The slight appeal in her voice left Joe speechless and searching for an answer she could believe in.

But before he could flounder into a comforting formula, Dorcas rallied and decided to take a positive line: ‘Anyway, my mother showed a bit of spirit and—’ she gurgled—‘having been accused of the theft of Granny’s best pearls anyway—she took them! Made off with them and sold them in Paris. The money tided her over until she found employment in a hotel kitchen.

‘After the war, she went back to her home and was taken in again by her parents. She married a man, a local man who’d been wounded in the war, and they had two sons before he died. Her cooking skills were well regarded and when she was widowed and penniless again, the lord gave her a job in the kitchens at Silmont.’

‘She must have been mortified to catch sight of Orlando on the other side of the red baize door!’ said Joe.

‘Yes. That’s why she was so insistent no one should ever pass through it. And when you burst in regardless and announced you were an English copper—well, you can imagine the turmoil! She still expects a hand on her shoulder demanding the return of those pearls!’

‘Poor Marie-Jeanne! And I shocked her a second time, turning up with you in the kitchens. She was so overcome—now I realize at the sight of you, Dorcas—she collapsed.
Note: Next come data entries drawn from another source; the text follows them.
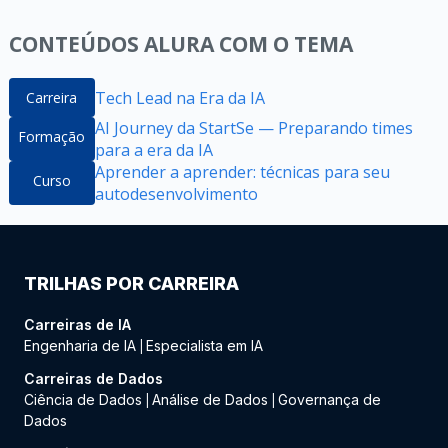
CONTEÚDOS ALURA COM O TEMA
Tech Lead na Era da IA
Carreira
AI Journey da StartSe — Preparando times
Formação
para a era da IA
Aprender a aprender: técnicas para seu
Curso
autodesenvolvimento
TRILHAS POR CARREIRA
Carreiras de IA
Engenharia de IA
Especialista em IA
|
Carreiras de Dados
Ciência de Dados
Análise de Dados
Governança de
|
|
Dados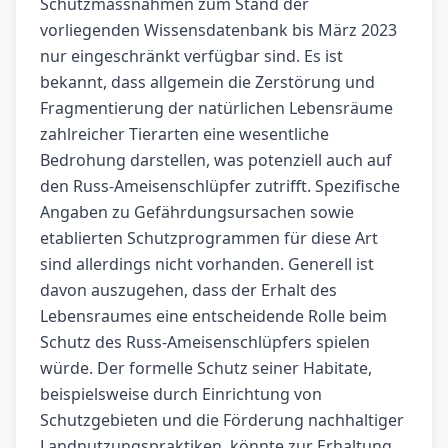
Schutzmassnahmen zum Stand der
vorliegenden Wissensdatenbank bis März 2023
nur eingeschränkt verfügbar sind. Es ist
bekannt, dass allgemein die Zerstörung und
Fragmentierung der natürlichen Lebensräume
zahlreicher Tierarten eine wesentliche
Bedrohung darstellen, was potenziell auch auf
den Russ-Ameisenschlüpfer zutrifft. Spezifische
Angaben zu Gefährdungsursachen sowie
etablierten Schutzprogrammen für diese Art
sind allerdings nicht vorhanden. Generell ist
davon auszugehen, dass der Erhalt des
Lebensraumes eine entscheidende Rolle beim
Schutz des Russ-Ameisenschlüpfers spielen
würde. Der formelle Schutz seiner Habitate,
beispielsweise durch Einrichtung von
Schutzgebieten und die Förderung nachhaltiger
Landnutzungspraktiken, könnte zur Erhaltung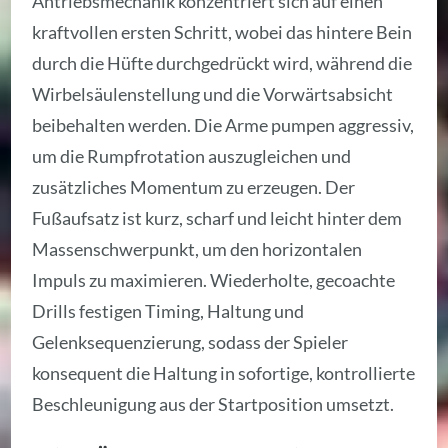
Antriebsmechanik konzentriert sich auf einen
kraftvollen ersten Schritt, wobei das hintere Bein
durch die Hüfte durchgedrückt wird, während die
Wirbelsäulenstellung und die Vorwärtsabsicht
beibehalten werden. Die Arme pumpen aggressiv,
um die Rumpfrotation auszugleichen und
zusätzliches Momentum zu erzeugen. Der
Fußaufsatz ist kurz, scharf und leicht hinter dem
Massenschwerpunkt, um den horizontalen
Impuls zu maximieren. Wiederholte, gecoachte
Drills festigen Timing, Haltung und
Gelenksequenzierung, sodass der Spieler
konsequent die Haltung in sofortige, kontrollierte
Beschleunigung aus der Startposition umsetzt.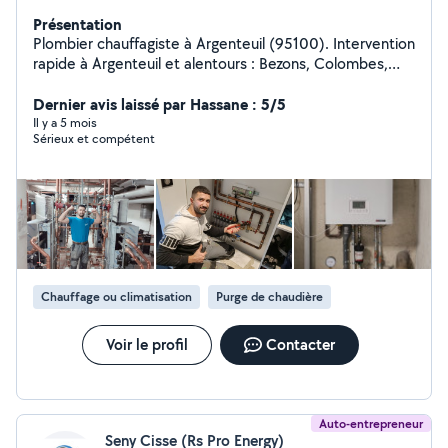
Présentation
Plombier chauffagiste à Argenteuil (95100). Intervention
rapide à Argenteuil et alentours : Bezons, Colombes,
Sartrouville. Dépannage plomberie : fuites d'eau, WC,
chauffe-eau, robinetterie. Installation plomberie et
Dernier avis laissé par Hassane : 5/5
chauffage sanitaire. Disponible 7j/7 intervention le jour
Il y a 5 mois
Sérieux et compétent
même. Devis clair par téléphone réponse rapide.
Chauffage ou climatisation
Purge de chaudière
Voir le profil
Contacter
Auto-entrepreneur
Seny Cisse (Rs Pro Energy)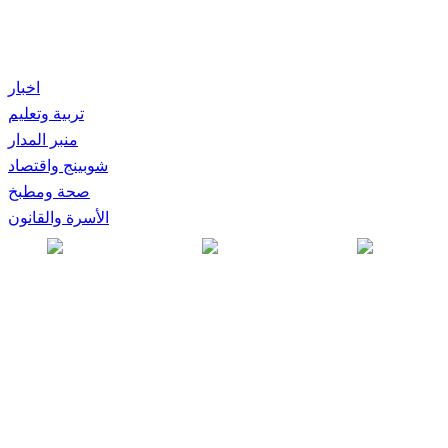
اخبار
تربية وتعليم
منبر المدار
شوبينج واقتصاد
صحة ومطبخ
الأسرة والقانون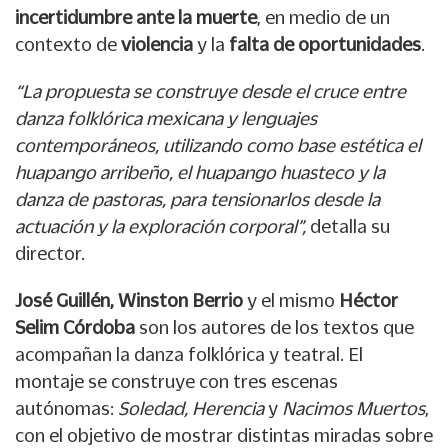
incertidumbre ante la muerte
, en medio de un
contexto de
violencia
y la
falta de oportunidades
.
“La propuesta se construye desde el cruce entre
danza folklórica mexicana y lenguajes
contemporáneos, utilizando como base estética el
huapango arribeño, el huapango huasteco y la
danza de pastoras, para tensionarlos desde la
actuación y la exploración corporal”,
detalla su
director.
José Guillén, Winston Berrio
y el mismo
Héctor
Selim Córdoba
son los autores de los textos que
acompañan la danza folklórica y teatral. El
montaje se construye con tres escenas
autónomas:
Soledad, Herencia
y
Nacimos Muertos
,
con el objetivo de mostrar distintas miradas sobre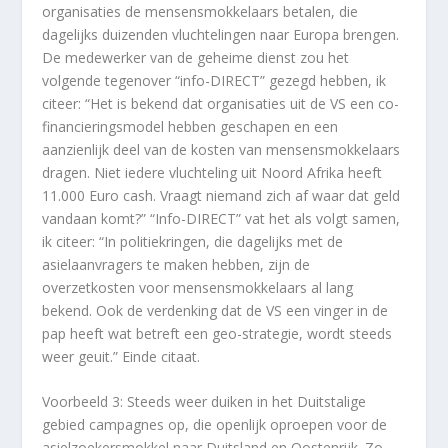
organisaties de mensensmokkelaars betalen, die
dagelijks duizenden vluchtelingen naar Europa brengen.
De medewerker van de geheime dienst zou het
volgende tegenover “info-DIRECT” gezegd hebben, ik
citeer: “Het is bekend dat organisaties uit de VS een co-
financieringsmodel hebben geschapen en een
aanzienlijk deel van de kosten van mensensmokkelaars
dragen. Niet iedere vluchteling uit Noord Afrika heeft
11.000 Euro cash. Vraagt niemand zich af waar dat geld
vandaan komt?” “Info-DIRECT” vat het als volgt samen,
ik citeer: “In politiekringen, die dagelijks met de
asielaanvragers te maken hebben, zijn de
overzetkosten voor mensensmokkelaars al lang
bekend. Ook de verdenking dat de VS een vinger in de
pap heeft wat betreft een geo-strategie, wordt steeds
weer geuit.” Einde citaat.
Voorbeeld 3: Steeds weer duiken in het Duitstalige
gebied campagnes op, die openlijk oproepen voor de
asielzoekersmokkel naar Duitsland en Oostenrijk. Zo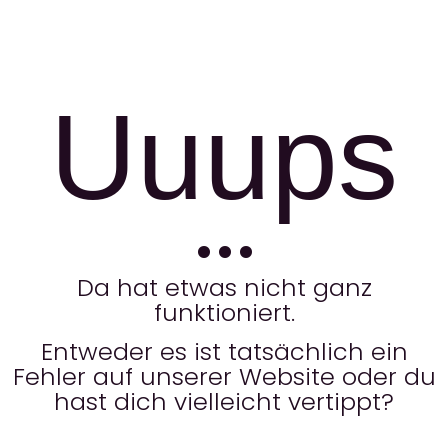
Uuups
…
Da hat etwas nicht ganz
funktioniert.
Entweder es ist tatsächlich ein
Fehler auf unserer Website
oder du
hast dich vielleicht vertippt?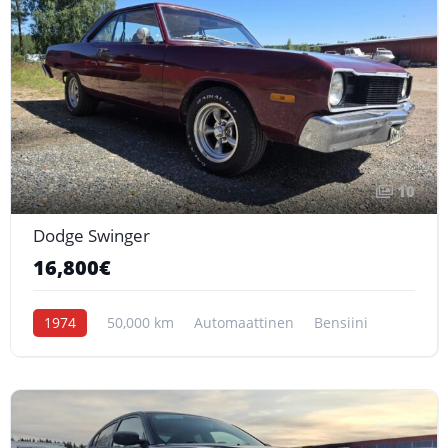
10
Dodge Swinger
16,800€
1974
50,000 km
Automaattinen
Bensiini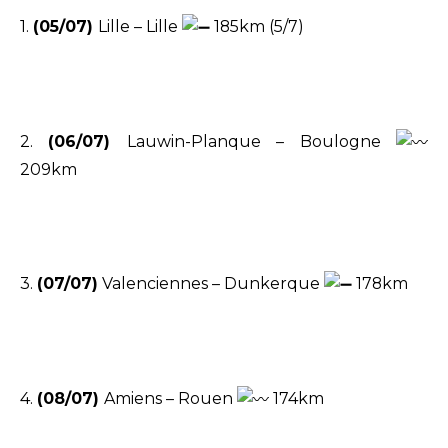
1.
(05/07)
Lille – Lille
185km (5/7)
2.
(06/07)
Lauwin-Planque – Boulogne
209km
3.
(07/07)
Valenciennes – Dunkerque
178km
4.
(08/07)
Amiens – Rouen
174km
But she managed to recover herself pretty quickly. It must have been a trying time for the poor woman. Still, I think we came to an understanding, Marie-Jeanne and I.’

‘I think she rather liked you … Now listen, Joe! I’m telling you all this so you’ll see how important it is to me that you don’t get drunk and reveal all to Orlando. He’s as dear to me as any real father. I don’t want to distress him. And it would curdle things, cause mistrust, if he suspected I thought of him as anything other than my father. He’d be forever thinking I was about to run off on another wild-goose chase, looking for my own flesh and blood. Well, I’m not! I’ve decided flesh and blood’s overrated. Look at the trouble it caused at Silmont! I love the Dalberts but I knew when it was time to come home. To Orlando, Nanny Tilling, Yallop, Auntie Lydia. To the people I’ve chosen to love and who care for me. I think a child’s character is formed by the people around her, the loving faces she sees every day. She inherits their morals, their language, their physical gestures.’